In a recent paper, A Post-Crisis Perspective on Diversification for Risk Management, researchers at France’s EDHEC Business School take up the task.
Since the global financial crisis of 2008, improving risk management practices—management of extreme risks, in particular—has been a hot topic. The postmodern quantitative techniques suggested as extensions of mean-variance analysis, however, exploit diversification as a general method. Although diversification is most effective in extracting risk premia over reasonably long investment horizons and is a key component of sound risk management, it is ill-suited for loss control in severe market downturns. Hedging and insurance are better suited for loss control over short horizons. In particular, dynamic asset allocation techniques deal efficiently with general loss constraints because they preserve access to the upside. Diversification is still very useful in these strategies, as the performance of well-diversified building blocks helps finance the cost of insurance strategies.
That’s the fun stuff – post-modern risk management. For those up on their classical education, post-modernism makes one of it’s earliest appearances in print in … 1924. So maybe what seems to be new isn’t. Indeed, ever since architecture was going through its “modernist” phase, there has been extensive research into extreme risk modelling in academe since the 1950s, [but] it is only after difficult times that the financial industry becomes more open to alternative methods.
But how would these alternative methods work? Let’s start with the “modern” beginnings of finance:
A landmark publication by Markowitz (1952) laid the foundations for a scientific approach to optimal distribution of capital in a set of risky assets. The paper introduced mean-variance analysis and demonstrated that diversification can be achieved through a portfolio construction technique that can be described in two alternative ways: (i) maximise portfolio expected return for a given target for variance or (ii) minimise variance for a given target for expected return. The portfolios obtained in this fashion are called efficient and the collection of those portfolios in the mean-variance space is called the efficient frontier. Therefore, conceptually, the mean-variance analysis links diversification with the notion of efficiency—optimal diversification is achieved along the efficient frontier.

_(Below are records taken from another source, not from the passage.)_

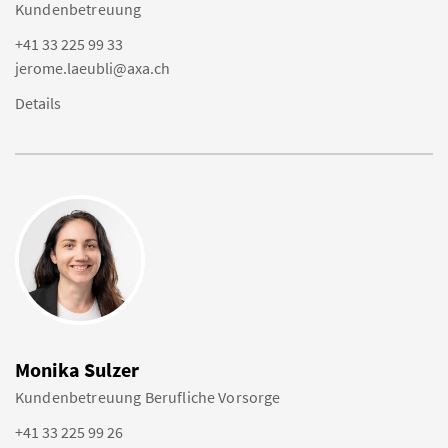
Kundenbetreuung
+41 33 225 99 33
jerome.laeubli@axa.ch
Details
Monika Sulzer
Kundenbetreuung Berufliche Vorsorge
+41 33 225 99 26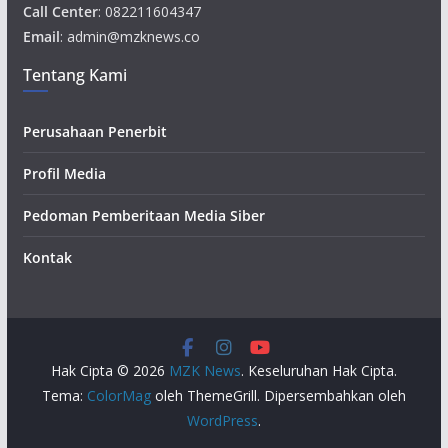
Call Center
: 082211604347
Email
: admin@mzknews.co
Tentang Kami
Perusahaan Penerbit
Profil Media
Pedoman Pemberitaan Media Siber
Kontak
Hak Cipta © 2026
MZK News
. Keseluruhan Hak Cipta.
Tema:
ColorMag
oleh ThemeGrill. Dipersembahkan oleh
WordPress
.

The problem, of course, is that in a market crash, all correlations head to one – there is a single driver to the efficient portfolio. Still, the paper notes:
diversification is designed to extract risk premia in an efficient way over long horizons, not to control losses over short horizons. Misunderstanding the limitations of the approach can mislead investors into concluding that, since diversification did not protect them from big losses in 2008, it is a useless concept.
There are variations on controlling variance. Using Value at Risk in various forms however, has limited utility for risk management. There is no guarantee against large losses since “we are minimising an average of the extreme losses. Again, having a small average extreme loss does not necessarily imply an absence of large losses in market crashes.”
One solution is to hedge, classically, by combining risky and risk-free assets to achieve a maximum Sharpe Ratio (MSR). Thus:
The efficient MSR portfolio is constructed to provide the highest possible risk-adjusted return. Therefore, it is in the construction of this portfolio that we take advantage of diversification to extract premia from the risky assets. The MSR portfolio is in fact responsible for the performance of the overall strategy. The risk-free asset, by contrast, is there to hedge risk. In fact, the fund-separation theorem implies that there is also a functional separation—the two funds in the portfolio are responsible for different functions.
A maximally risk-adjusted portfolio might then limit drawdowns to 10% in adverse stock markets. But this, the authors report, is a product of static hedging. You decide your risk allocation at a certain point, locate your risk profile on the capital market line, and hope all will go well. If it doesn’t, well, you’ve only lost 10%…. or maybe 20%.
Dynamic hedging – portfolio insurance – can be more productive, by setting a continuous floor on losses.
When the value of the portfolio hits the floor, as it nearly does in the crash of 2008, allocation to the risky MSR portfolio stops altogether and the portfolio is totally invested in the SAFE building block. Since the SAFE asset is supposed to carry no risk, it is not possible, in theory, to breach the floor. In a recovery, the return from the safe asset can be used to build up a new cushion and invest again in the MSR portfolio. In this way, exposure to extreme risks is limited and access to the upside is preserved through the MSR portfolio because it is designed to extract premia from risky assets by taking full advantage of the method of diversification.
Yes, well that’s the theory. But, as many Canadian investors in structured products know, that only works if there is a cash cushion left over to be invested. If the product has been “monetized” to preserve capital, that could mean eight long years of holding a zero-interest bond.
Given how willing investors are to entertain negative yields on safe assets, however, that may not be a bad thing. It could even boost the mattress industry. Periculum longo, somni brevis.